Emblem Health study shows inpatient case management reduces readmissions
A new study from New York-based insurer Emblem Health provides evidence suggesting that inpatient point-of-care case management can both reduce patient hospital readmissions and provide a solid return on investment.
The study followed patients in a pilot program run by the New York-based insurer Emblem Health. After hospitalization, 298 patients in an intervention group were given transitional care and services by a team that included a nurse, a social worker, a pharmacist and two health navigators.
In the 244 patient baseline group, who received no case management following hospitalization, 17.6 percent were readmitted within 30 days, compared with 12 percent of patients in the intervention groups.
That may not be a huge difference, but the savings it yielded were "more than sufficient to cover the costs of the program," said Andrew Kolbasovsky, Emblem Health's director of Provider Group Clinical Management, in a study published in the American Journal of Managed Care.
The findings come as providers work to reduce readmissions, in the face of fines for Medicare readmissions from the Centers for Medicare & Medicaid Services starting in October.

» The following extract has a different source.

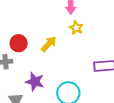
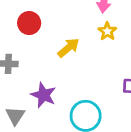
red circle: (19, 43) -> (29, 23), moved

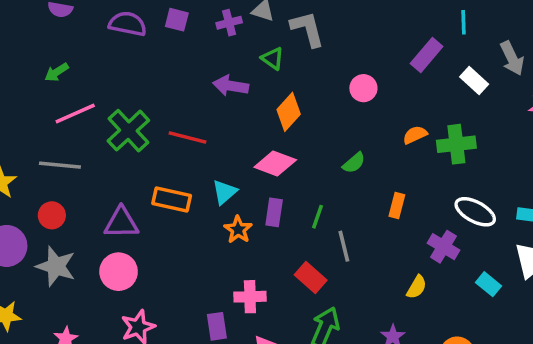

"By locating the team at the point of care rather than in the office of the [managed care organization] and by utilizing protocols designed to reach hospitalized members as soon as possible, the [point of care] team was able to overcome many of the challenges commonly faced by managed care programs," Kolbasovsky wrote in the study's conclusion.
Kolbasovsky said the study has some limitations, most notably that it was not a random sample of patients. But, he wrote, since MCOs have the most experience with case management, point-of-care healthcare teams could be an addition to their toolbox.